Is crystal momentum an operator? My teacher has for Bloch waves the notation $\langle \vec{r}|\vec{k} \rangle = e^{i\vec{k}\cdot \vec{r}}u_{\vec{k}}(r)$ and uses it consistently. However, does this not assume that there is an operator that has eigenstates $|\vec{k} \rangle$? If so, how would such an operator be defined?
 A: Sure, it is certainly possible to define a crystal momentum operator, although I haven't heard of people doing this.
You define it by saying that the eigenstates of this operator are Bloch states, and the eigenvalue of each Bloch state is its crystal momentum (translated into the first Brillouin zone).
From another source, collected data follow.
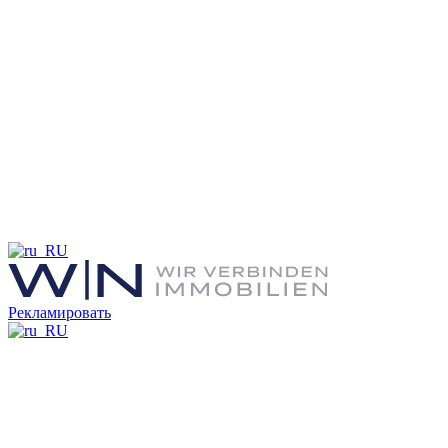
Рекламировать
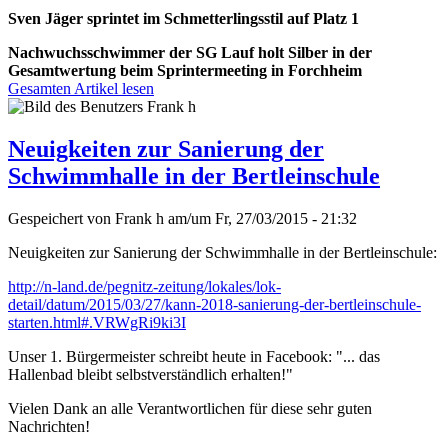
Sven Jäger sprintet im Schmetterlingsstil auf Platz 1
Nachwuchsschwimmer der SG Lauf holt Silber in der
Gesamtwertung beim Sprintermeeting in Forchheim
Gesamten Artikel lesen
Neuigkeiten zur Sanierung der
Schwimmhalle in der Bertleinschule
Gespeichert von
Frank h
am/um
Fr, 27/03/2015 - 21:32
Neuigkeiten zur Sanierung der Schwimmhalle in der Bertleinschule:
http://n-land.de/pegnitz-zeitung/lokales/lok-
detail/datum/2015/03/27/kann-2018-sanierung-der-bertleinschule-
starten.html#.VRWgRi9ki3I
Unser 1. Bürgermeister schreibt heute in Facebook: "... das
Hallenbad bleibt selbstverständlich erhalten!"
Vielen Dank an alle Verantwortlichen für diese sehr guten
Nachrichten!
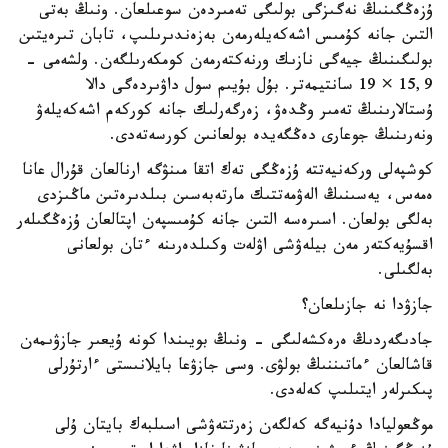
ۇزەڭگىنىڭ نەگىزگى بولىگى تەمىردەن سوعىلعان. ونىڭ بەتى
التىن جانە كۇمىس اشەكەيلەرمەن بەزەندىرىلىپ، تابان تىرەيتىن
بولىگىنىڭ جيەگى نازىك ورنەكتەرمەن كومكەرىلگەن. ولشەمى -
15,9 × 19 سانتيمەتر. بۇل بۇيىم سول داۋىردەگى دالا
ۇستالارىنىڭ تەمىر وڭدەۋ، زەرگەرلىك جانە كوركەم اشەكەيلەۋ
ونەرىنىڭ جوعارى دەڭگەيدە بولعانىن كورسەتەدى.
كوشپەلى وركەنيەتتە ۇزەڭگى تەك اتقا مىنۋگە ارنالعان قۇرال عانا
ەمەس، يەسىنىڭ الەۋمەتتىك مارتەبەسىن بىلدىرەتىن ماڭىزدى
بەلگى بولعان. اسىرەسە التىن جانە كۇمىسپەن اپتالعان ۇزەڭگىلەر
اقسۇيەكتەر مەن بيلەۋشى اۋلەت وكىلدەرىنە ءتان بولعانى
بەلگىلى.
جازۋدا نە جازىلعان؟
جادىگەردىڭ ەرەكشەلىگى - ونىڭ بويىندا كونە ۇيعىر جازۋىمەن
قاشالعان ءماتىننىڭ بولۋى. وسى جازۋعا بايلانىستى ءارتۇرلى
پىكىرلەر ايتىلىپ كەلەدى.
موڭعوليادا دۇنيەگە كەلگەن زەرتتەۋشى اسىلبەك بايتان ۇلى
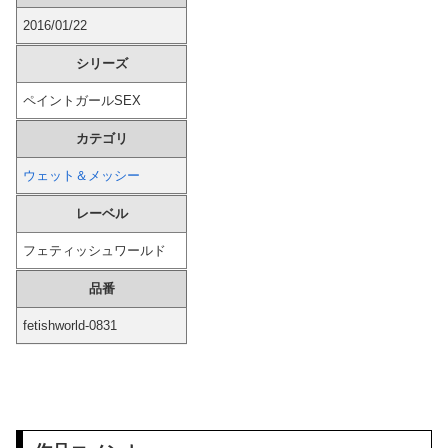
2016/01/22
屋外でストリップしているのは美人モデルだから最高だ！！
シリーズ
【画像】 渡邊渚さん、お●んこギリギリの水着着ててワロタ
ペイントガールSEX
【恐怖】 家族葬・一日葬なら安いという風潮、完全に嘘だった・・・・
カテゴリ
【悲報】 スマホゲーム業界、サ終が相次ぎガチで危機的な状況に…その理由がこちら
ウェット＆メッシー
韓国人「手術中に震度6強の地震、その時の日本の医療スタッフたちの姿をご覧ください」→「マジで鳥肌立った」「こういう姿は韓国も見習わないと」...
レーベル
フェティッシュワールド
【画像】 芸能界を引退した爆乳グラドル(23)さん、SNSで最新お○ぱいが発見されてしまうｗｗｗｗ
品番
資産1億円突破でFIREの45歳独身男性が半年後に仕事復帰を決意した「1通の通知」
fetishworld-0831
「2年間、たぶん1日4回は握ってた」ラスベガスで買った3,000円のキーホルダーを調べたら
【画像】 後藤真希さん、歴史に残る「三大エ□画像」がこちらｗｗｗｗｗｗ
偶然なら仕方ないが、故意はダメ…MLBの問題プレー集が物議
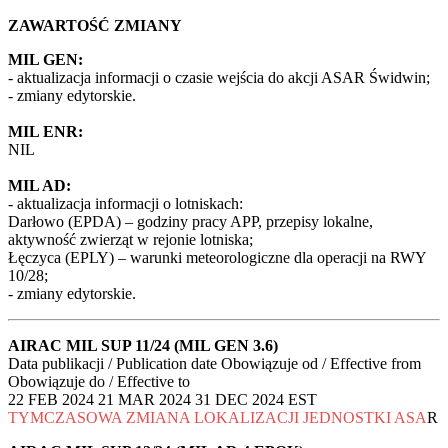
ZAWARTOŚĆ ZMIANY
MIL GEN:
- aktualizacja informacji o czasie wejścia do akcji ASAR Świdwin;
- zmiany edytorskie.
MIL ENR:
NIL
MIL AD:
- aktualizacja informacji o lotniskach:
Darłowo (EPDA) – godziny pracy APP, przepisy lokalne,
aktywność zwierząt w rejonie lotniska;
Łęczyca (EPLY) – warunki meteorologiczne dla operacji na RWY
10/28;
- zmiany edytorskie.
AIRAC MIL SUP 11/24 (MIL GEN 3.6)
Data publikacji / Publication date Obowiązuje od / Effective from
Obowiązuje do / Effective to
22 FEB 2024 21 MAR 2024 31 DEC 2024 EST
TYMCZASOWA ZMIANA LOKALIZACJI JEDNOSTKI ASA
R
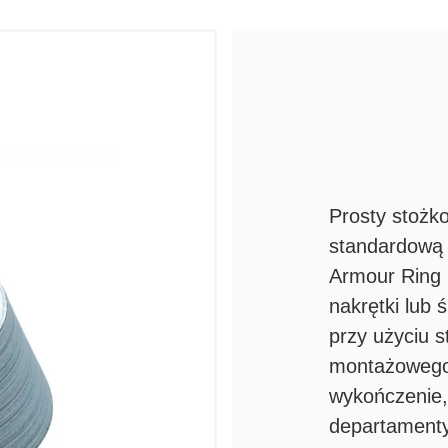
Prosty stożko
standardową 
Armour Ring
nakrętki lub 
przy użyciu 
montażowego.
wykończenie,
departamenty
There is a unique linear operator that satisfies these specifications.
A: It turns out the Bloch states are eigenstates of the translational operator, $T(\vec{R}_{j})$, namely, $T(\vec{R}_{j})\left\vert\vec{k}\right\rangle=e^{i\vec{R}_{j}\cdot\vec{k}}\left\vert \vec{k}\right\rangle$, where $\vec{R}_{j}$'s are lattice vectors. The translation group element $T(\vec{R}_{j})$ has a unitary representation, say, $T(\vec{R}_{j})=e^{i\hat{\vec{K}}\cdot\vec{R}_{j}}$ with $\hat{\vec{K}}$ being hermitian. If we have $\hat{\vec{K}}\left\vert\vec{k}\right\rangle=\vec{k}\left\vert\vec{k}\right\rangle$, then this leads to $e^{i\hat{\vec{K}}\cdot\vec{R}_{j}}\left\vert\vec{k}\right\rangle=e^{i\vec{R}_{j}\cdot\vec{k}}\left\vert \vec{k}\right\rangle$ consistent with $T(\vec{R}_{j})$, namely, $T(\vec{R}_{j})\left\vert\vec{k}\right\rangle=e^{i\vec{R}_{j}\cdot\vec{k}}\left\vert \vec{k}\right\rangle$. Therefore, it seems that the crystal momentum operator is the generator $\hat{\vec{K}}$ of the translational group. Unfortunaltely, I don't know how to write $\hat{\vec{K}}$ in terms of more familiar expressions.
A: I was confused when I wrote that question... The answer, trivially, is that $|\vec{k} \rangle$ is just a state, not necessarily an eigenstate of any operator.